Como tirar a religião, todas as religiões, desta perigosa armadilha, é naturalmente a grande questão a aguardar, há muito, por resposta definitiva.
Reconciliação… reconciliação…
O Papa Francisco deu a resposta, associando à sua iniciativa líderes de outras religiões e mormente o Grande Imã de Al-Azhar, a autoridade máxima do Islão sunita.
Medite-se no que diz a Declaração de Abu Dhabi: “Nós, embora reconhecendo os passos positivos que a nossa civilização moderna tem feito (…), ressaltamos que juntamente com tais progressos históricos (…) se verifica uma deterioração da ética, que condiciona a actividade internacional, e um enfraquecimento dos valores espirituais e do sentido de responsabilidade. Tudo isto contribui para disseminar uma sensação geral de frustração, solidão e desespero, levando muitos a cair na voragem do extremismo ateu e agnóstico ou então no integrismo religioso, no extremismo e no fundamentalismo cego (…)”.

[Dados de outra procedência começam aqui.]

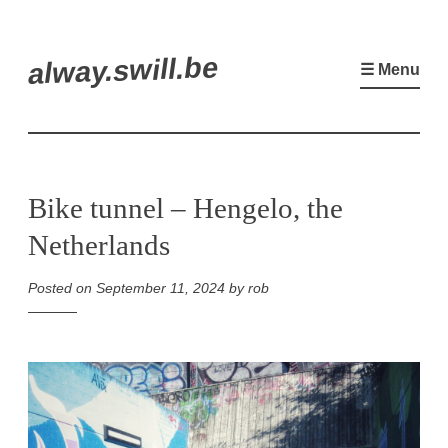
Skip
alway.swill.be
to
☰ Menu
content
Bike tunnel – Hengelo, the
Netherlands
Posted on
September 11, 2024
by
rob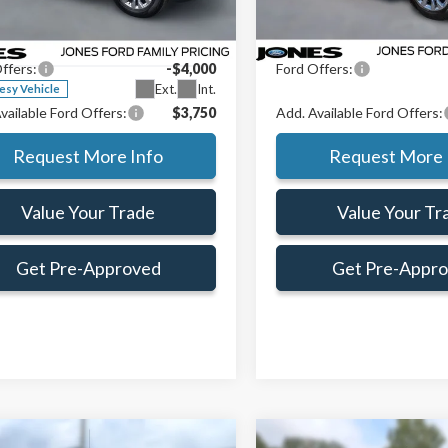
ial Offer
Price Drop
Preferred Customer Price:
$51,106
Jones Preferred Customer Pri
Courtesy Vehicle
TEW3LP1TKD20466
Stock:
TKD20466
e:
+$414
Doc Fee:
:
W3L
ffers:
-$4,000
Ford Offers:
Ext.
Int.
esy Vehicle
vailable Ford Offers:
$3,750
Add. Available Ford Offers:
Request More Info
Request More 
Value Your Trade
Value Your Tr
Get Pre-Approved
Get Pre-Appr
mpare Vehicle
Compare Vehicle
Window Sticker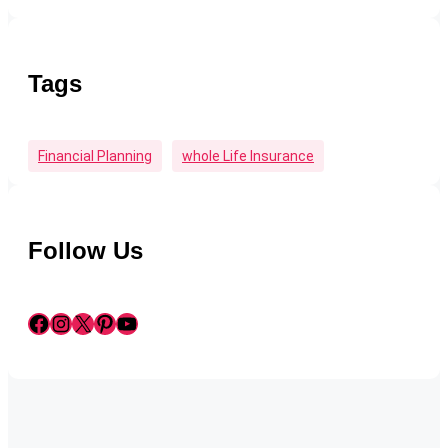
Tags
Financial Planning
Whole Life Insurance
Follow Us
Facebook
Instagram
X
Pinterest
YouTube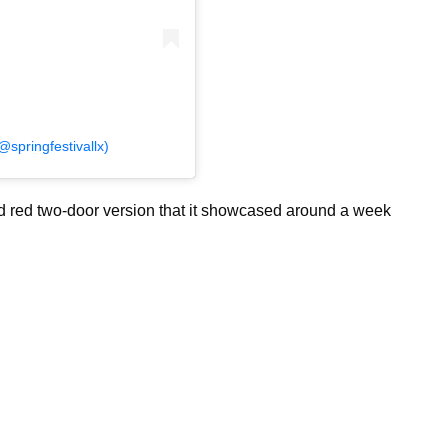
springfestivallx)
nd red two-door version that it showcased around a week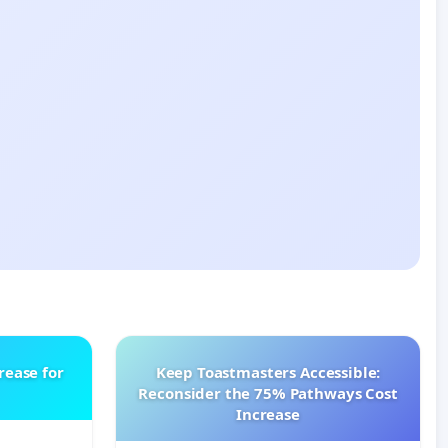
rease for
Keep Toastmasters Accessible:
Reconsider the 75% Pathways Cost
Increase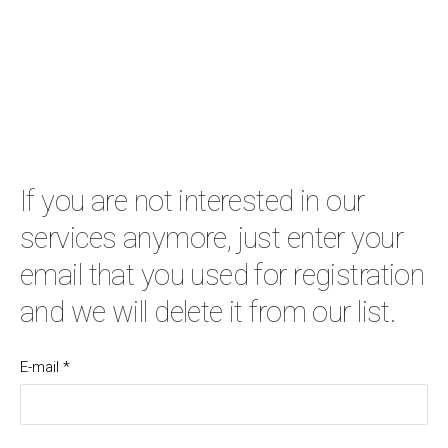
If you are not interested in our
services anymore, just enter your
email that you used for registration
and we will delete it from our list.
E-mail
*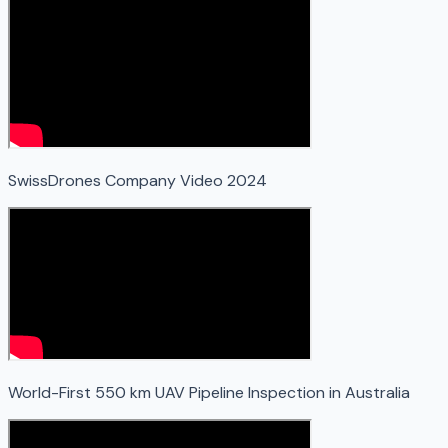
SwissDrones Company Video 2024
World-First 550 km UAV Pipeline Inspection in Australia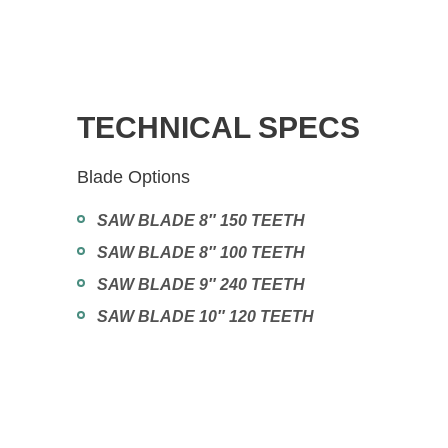
TECHNICAL SPECS
Blade Options
SAW BLADE 8″ 150 TEETH
SAW BLADE 8″ 100 TEETH
SAW BLADE 9″ 240 TEETH
SAW BLADE 10″ 120 TEETH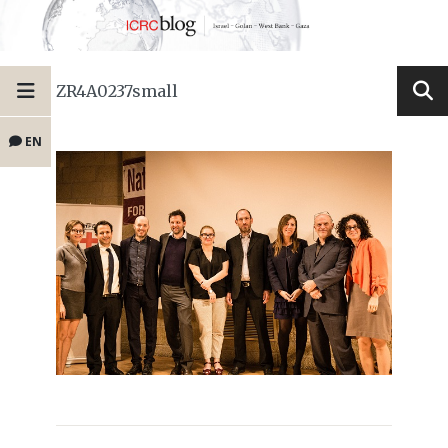
ZR4A0237small
EN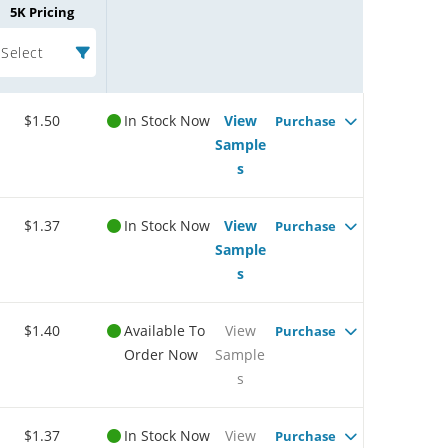
5K Pricing
Select
$1.50
In Stock Now
View
Purchase
Sample
s
$1.37
In Stock Now
View
Purchase
Sample
s
$1.40
Available To
View
Purchase
Order Now
Sample
s
$1.37
In Stock Now
View
Purchase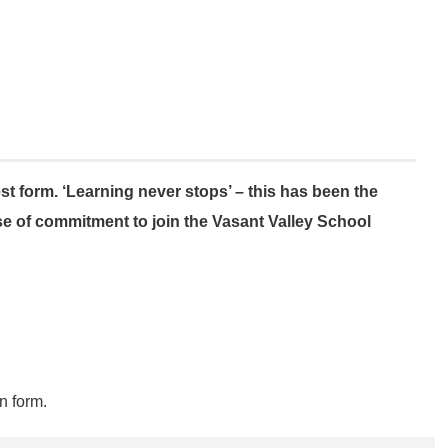
est form. ‘Learning never stops’ – this has been the
nse of commitment to join the Vasant Valley School
n form.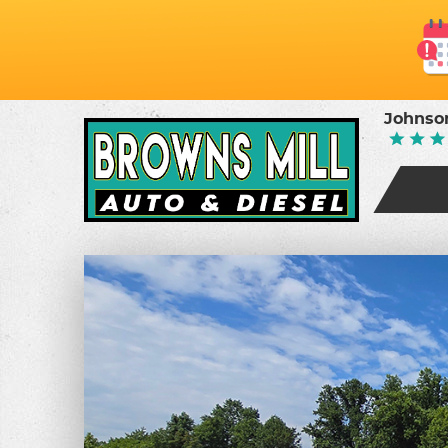
Johnson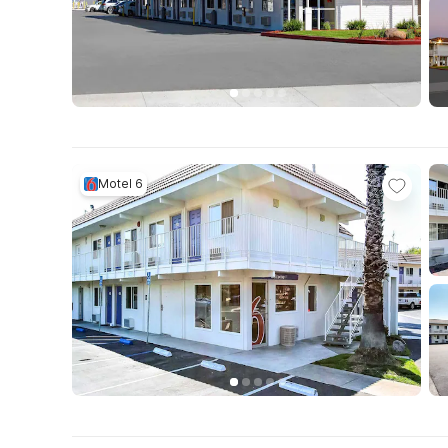
Motel 6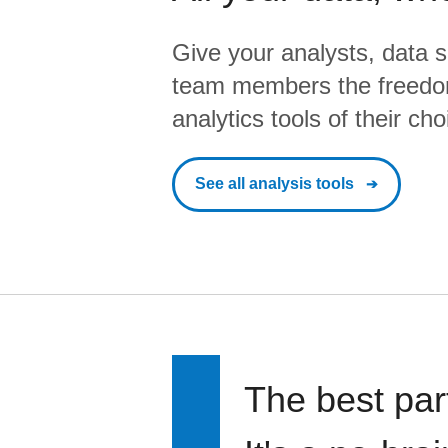
Give your analysts, data s
team members the freedo
analytics tools of their cho
See all analysis tools
The best par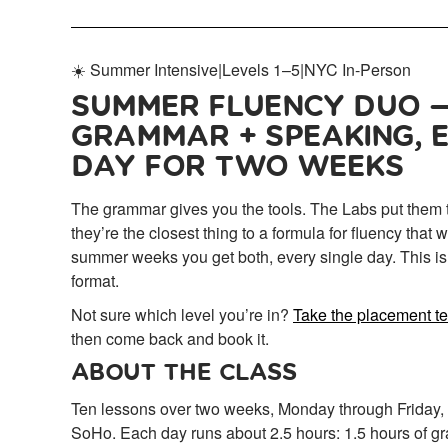
☀️ Summer Intensive
|
Levels 1–5
|
NYC In-Person
SUMMER FLUENCY DUO 
GRAMMAR + SPEAKING, 
DAY FOR TWO WEEKS
The grammar gives you the tools. The Labs put them 
they’re the closest thing to a formula for fluency that
summer weeks you get both, every single day. This i
format.
Not sure which level you’re in?
Take the placement t
then come back and book it.
ABOUT THE CLASS
Ten lessons over two weeks, Monday through Friday, a
SoHo. Each day runs about 2.5 hours: 1.5 hours of gr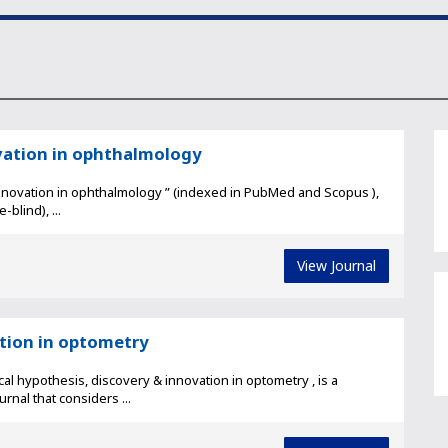
vation in ophthalmology
nnovation in ophthalmology ” (indexed in PubMed and Scopus ),
blind), ...
View Journal
ation in optometry
l hypothesis, discovery & innovation in optometry , is a
nal that considers ...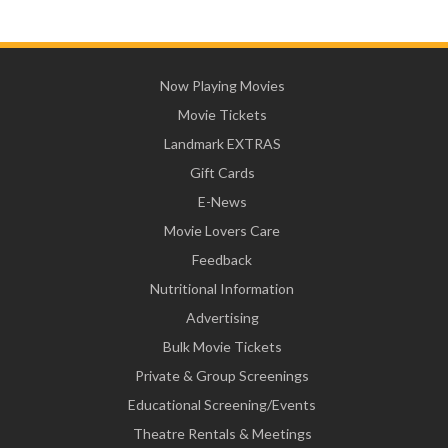
Now Playing Movies
Movie Tickets
Landmark EXTRAS
Gift Cards
E-News
Movie Lovers Care
Feedback
Nutritional Information
Advertising
Bulk Movie Tickets
Private & Group Screenings
Educational Screening/Events
Theatre Rentals & Meetings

E atente-se particularmente nas finalidades da Declaração: “almejamos que esta Declaração: seja um convite à reconciliação e à fraternidade entre todos os crentes, mais ainda, entre os crentes e os não-crentes, e entre todas as pessoas de boa vontade; seja um apelo a toda a consciência viva, que repudia a violência aberrante e o extremismo cego; um apelo a quem ama os valores da tolerância e da fraternidade, promovidos e encorajados pelas religiões; (…) seja um símbolo do abraço entre o Oriente e o Ocidente, entre o Norte e o Sul e entre todos aqueles que acreditam que Deus nos criou para nos conhecermos, cooperarmos entre nós e vivermos como irmãos que se amam”.
Deus, que lê e sabe tudo, gostou certamente muito de tal documento. Talvez alguns líderes políticos devessem lê-lo e incorporá-lo no seu agir político.